Sunday, December 03, 2017

Neural networks and the neutron transport equation

The Monte Carlo simulation technique was conceived at Los Alamos in the late 1940s by Stanislaw Ulam and John von Neumann with a specific application in mind: neutron transport and nuclear fission chain-reactions. Perhaps, however, other simulation techniques are now available. I'd like to propose one such alternative below, but first we need to understand what the neutron transport problem is.

The neutron transport equation is a special case of the Boltzmann transport equation, the primary equation of non-equilibrium statistical mechanics.
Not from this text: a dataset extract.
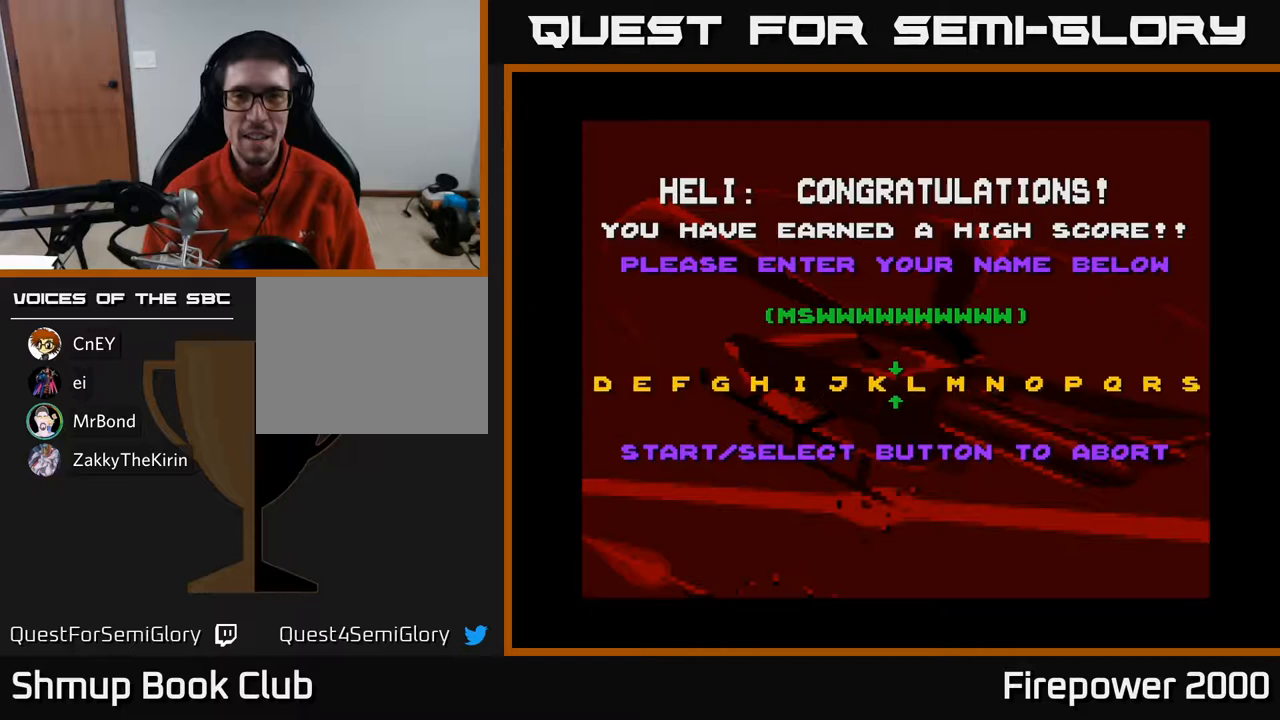
{"buttons": ["DPAD_RIGHT"], "events": []}
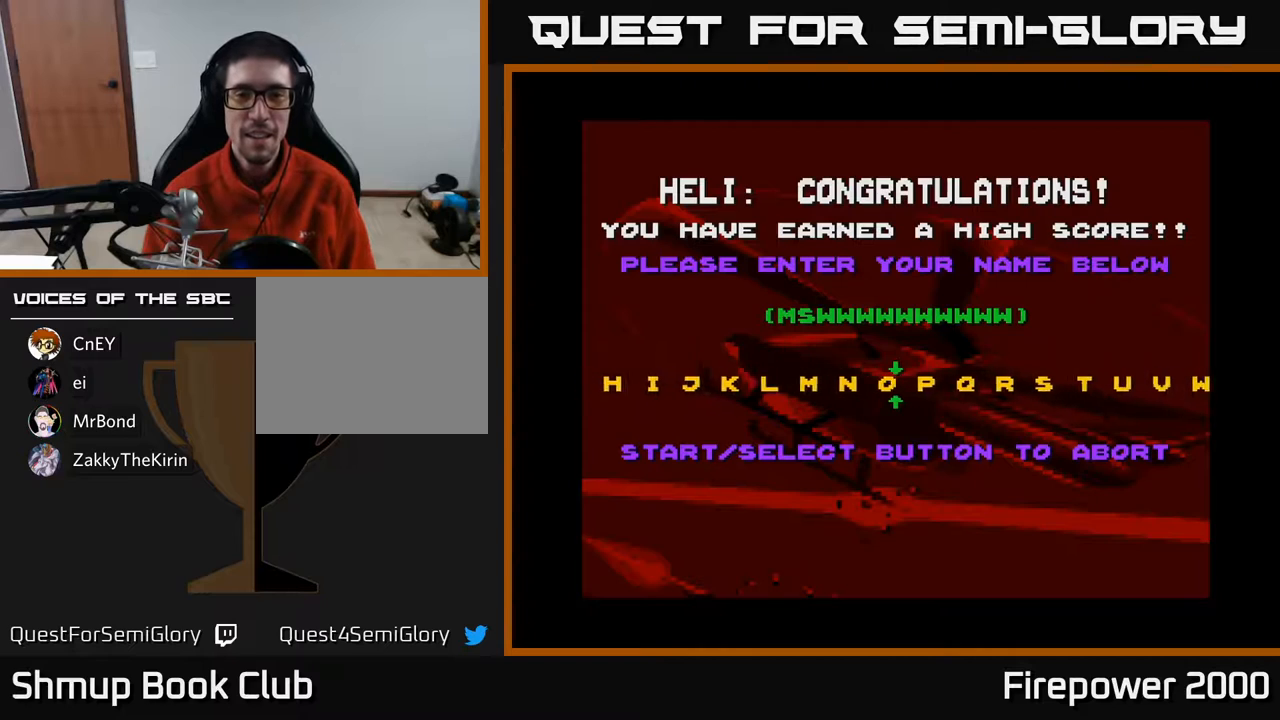
{"buttons": ["A", "DPAD_RIGHT"], "events": [[283, "A", "down"], [383, "A", "up"], [450, "A", "down"]]}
In the general case of the Boltzmann equation, the quantity of interest is a distribution function on phase-space, which specifies the expected number of particles per unit of phase-space volume. (At low particle-number densities, one might refer to the probability of particle occupancy per unit of phase-space volume).

In the case of the neutron transport equation, the quantity of interest can be taken to be $n(\mathbf{r},\mathbf{v},t)$, the expected number of neutrons per unit of physical space about $\mathbf{r}$, per unit of velocity space about $\mathbf{v}$, at time $t$. (Whilst, strictly speaking, phase space deals with position and momentum, it is often interchangeable with position and velocity).

The Boltzmann equation is of some philosophical interest because it can be used to describe the approach of a system towards equilibrium. Certainly, a population of high-energy neutrons in a region of space occupied by non-fissile atomic nuclei at room temperature, would transfer energy to the atomic nuclei by means of elastic and inelastic scattering interactions, and approach a state of equilibrium. The neutrons would 'thermalise', their energy spectrum approaching that of a Maxwell-Boltzmann distribution, with a temperature equal to that of the background nuclei.

However, the neutron transport equation can be deployed to describe the evolution of the neutron population in a nuclear reactor, and such a system remains, for a reasonable period of time, and with the appropriate control systems, in a stable state far-from-equilibrium.

A fissile chain reaction occurs when neutrons are absorbed by heavy atomic nuclei, which fission into smaller, more stable nuclei, and emit high-energy neutrons in the process. By means of this fissile chain reaction, the neutron temperature, flux and number density can be maintained at a constant level, despite intensive interactions with a background population of atomic nuclei at a much lower temperature. 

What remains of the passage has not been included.